Generated by GPT-5-mini| Sodom | |
|---|---|
| Name | Sodom |
| Region | Ancient Near East |
| Country | Levant |
| Founded | Bronze Age (traditional) |
| Abandoned | Iron Age (traditional) |
Sodom Sodom is an ancient city described in the Hebrew Bible associated with destruction by divine fire in narratives linked to Abraham, Lot (biblical person), and the cities of the Plain of Jordan. The account appears in texts such as the Book of Genesis and influenced traditions in the Tanakh, Septuagint, and New Testament. Sodom has been a focal point for scholarship across biblical archaeology, ancient Near Eastern studies, theology, and comparative religion.
The biblical depiction of Sodom is entwined with figures including Abraham, Sarah, Lot (biblical person), and visitors sometimes identified with angelic messengers in the Book of Genesis. Ancient commentators in the Talmud, Midrash, and writings of Philo of Alexandria and Josephus expanded the narrative, while later exegesis by St. Augustine, Thomas Aquinas, and Martin Luther shaped Christian doctrine. Islamic tradition preserves parallel accounts in the Qur'an mentioning prophets such as Lut. The story's motifs recur in works by poets and painters across traditions represented by Dante Alighieri, John Milton, William Blake, and Gustave Doré.
The primary scriptural account appears in Book of Genesis chapters involving Genesis 18 and Genesis 19, where messengers visit the house of Lot (biblical person) in Sodom. The episode involves negotiation between Abraham and a divine interlocutor over the fate of the city, followed by the evacuation of Lot’s family and the destruction of Sodom and the neighboring city of Gomorrah. Later biblical references include condemnations in the Prophets such as Ezekiel and ethical allusions in the New Testament books like Luke and Jude (book of the Bible). Rabbinic literature in the Talmud and Midrash Rabbah interpret moral failings, while Philo of Alexandria and Josephus offered Hellenistic and historiographical readings.
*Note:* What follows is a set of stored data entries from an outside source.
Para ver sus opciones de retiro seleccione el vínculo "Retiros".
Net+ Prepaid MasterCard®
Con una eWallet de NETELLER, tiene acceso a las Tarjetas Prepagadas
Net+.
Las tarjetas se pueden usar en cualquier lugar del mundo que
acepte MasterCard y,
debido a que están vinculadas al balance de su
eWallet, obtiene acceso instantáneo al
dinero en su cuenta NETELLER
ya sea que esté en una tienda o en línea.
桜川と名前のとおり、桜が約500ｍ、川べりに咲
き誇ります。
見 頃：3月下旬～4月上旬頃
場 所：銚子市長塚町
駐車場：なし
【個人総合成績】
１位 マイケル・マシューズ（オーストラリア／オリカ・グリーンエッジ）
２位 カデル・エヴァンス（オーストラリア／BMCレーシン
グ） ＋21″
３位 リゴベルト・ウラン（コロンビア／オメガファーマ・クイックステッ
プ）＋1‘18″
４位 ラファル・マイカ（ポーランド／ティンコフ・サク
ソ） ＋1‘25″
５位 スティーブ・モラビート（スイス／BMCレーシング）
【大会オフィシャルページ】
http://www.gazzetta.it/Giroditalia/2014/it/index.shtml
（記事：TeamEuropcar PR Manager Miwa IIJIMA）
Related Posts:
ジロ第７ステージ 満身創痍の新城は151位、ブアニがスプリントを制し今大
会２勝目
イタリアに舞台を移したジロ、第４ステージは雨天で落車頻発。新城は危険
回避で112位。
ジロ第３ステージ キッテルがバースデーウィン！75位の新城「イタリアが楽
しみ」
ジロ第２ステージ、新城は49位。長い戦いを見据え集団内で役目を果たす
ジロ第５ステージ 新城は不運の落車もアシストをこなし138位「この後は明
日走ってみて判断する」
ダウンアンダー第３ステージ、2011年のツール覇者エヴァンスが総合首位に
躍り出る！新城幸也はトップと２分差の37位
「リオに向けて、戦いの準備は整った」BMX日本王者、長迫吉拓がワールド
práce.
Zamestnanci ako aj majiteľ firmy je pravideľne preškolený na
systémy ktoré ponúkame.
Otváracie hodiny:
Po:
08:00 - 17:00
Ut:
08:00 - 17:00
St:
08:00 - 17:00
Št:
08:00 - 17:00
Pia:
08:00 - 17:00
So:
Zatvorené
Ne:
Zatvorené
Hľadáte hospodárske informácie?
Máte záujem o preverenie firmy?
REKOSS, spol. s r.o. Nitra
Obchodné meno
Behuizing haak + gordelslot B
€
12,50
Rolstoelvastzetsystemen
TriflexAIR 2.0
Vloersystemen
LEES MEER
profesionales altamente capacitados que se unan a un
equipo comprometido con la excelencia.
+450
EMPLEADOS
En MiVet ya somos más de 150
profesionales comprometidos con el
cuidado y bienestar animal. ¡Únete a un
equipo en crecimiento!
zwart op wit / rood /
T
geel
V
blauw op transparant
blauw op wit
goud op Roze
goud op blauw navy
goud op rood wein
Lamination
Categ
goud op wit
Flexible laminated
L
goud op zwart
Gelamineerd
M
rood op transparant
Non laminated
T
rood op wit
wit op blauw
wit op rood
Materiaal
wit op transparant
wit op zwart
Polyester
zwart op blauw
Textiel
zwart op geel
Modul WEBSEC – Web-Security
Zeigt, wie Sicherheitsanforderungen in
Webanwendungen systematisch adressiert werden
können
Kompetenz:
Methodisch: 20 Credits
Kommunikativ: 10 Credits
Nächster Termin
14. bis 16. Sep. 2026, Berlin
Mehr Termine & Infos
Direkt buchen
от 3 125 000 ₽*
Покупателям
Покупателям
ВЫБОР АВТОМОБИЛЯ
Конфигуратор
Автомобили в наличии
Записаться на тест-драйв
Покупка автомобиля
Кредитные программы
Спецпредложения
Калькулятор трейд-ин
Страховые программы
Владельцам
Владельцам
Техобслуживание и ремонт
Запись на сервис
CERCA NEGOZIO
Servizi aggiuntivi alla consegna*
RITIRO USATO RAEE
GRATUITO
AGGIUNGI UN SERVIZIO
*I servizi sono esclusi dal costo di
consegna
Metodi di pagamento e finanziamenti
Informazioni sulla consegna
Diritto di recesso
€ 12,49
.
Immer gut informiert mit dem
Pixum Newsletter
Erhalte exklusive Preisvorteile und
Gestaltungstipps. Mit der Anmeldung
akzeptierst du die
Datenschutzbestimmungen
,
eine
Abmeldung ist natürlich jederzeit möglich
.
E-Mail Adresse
Archaeological inquiry has examined Bronze Age urbanism across sites in the southern Levant and the Dead Sea region. Excavations at sites such as Bab edh-Dhra'', Numeira, and Khirbet al-Maqatir have been analyzed in relation to destruction layers, funerary practices, and material culture of the Bronze Age Collapse and Middle Bronze Age contexts. Comparative studies draw on data from the Tell el-Amarna archives, the Ugarit texts, and Amarna period correspondence to contextualize urban networks. Geomorphological studies of the Dead Sea basin, paleoenvironmental reconstructions, and survey work by teams associated with institutions like the American Schools of Oriental Research and the Hebrew University of Jerusalem inform debates about settlement patterns and trade routes during the Late Bronze Age.
Scholars have proposed multiple candidate locations based on toponymy, textual correlation, and archaeological strata. Prominent proposals include sites near the southeastern Dead Sea such as Bab edh-Dhra' and Numeira, on-the-ground identifications advanced by archaeologists like Gaston Maspero and teams from the Palestine Exploration Fund. Alternative models suggest northern or trans-Jordanian correlations invoking sites along the Wadi al-Hasa, the Jordan Valley, and surveys by researchers affiliated with Hebrew University of Jerusalem and University of Pennsylvania. Geological analyses citing seismic activity, salt diapirs, and bitumen seepage have been used to argue for catastrophic destruction scenarios; critics reference methodological issues discussed in journals like Bulletin of the American Schools of Oriental Research and publications by William G. Dever and Israel Finkelstein.
Interpretive traditions vary across Judaism, Christianity, and Islam. Jewish exegesis in the Talmud and medieval commentators such as Rashi emphasize social and ethical transgressions, while Christian theologians from Origen to John Calvin read Sodom as typological warning employed in sermons and doctrinal texts. Islamic tafsir by scholars referencing Ibn Kathir and Al-Tabari recount the story of Lut (prophet). Enlightenment and modern thinkers including Baruch Spinoza and David Friedrich Strauss approached the narrative with historical-critical methods, influencing contemporary scholarship in biblical criticism and history of religions.
The destruction narrative inspired artistic representations from medieval manuscript illumination in collections associated with Bibliothèque nationale de France and Vatican Library to Renaissance and Romantic painters including Titian, Rubens, and John Martin. Literary engagements appear in works by Dante Alighieri in the Divine Comedy, in the poetry of William Blake, and in novels exploring moral and social themes by writers like Gustave Flaubert and Thomas Mann. The motif also enters modern cinema and popular culture through adaptations referencing Genesis (book), and remains a recurrent subject in discussions by scholars at institutions such as Oxford University and Harvard University.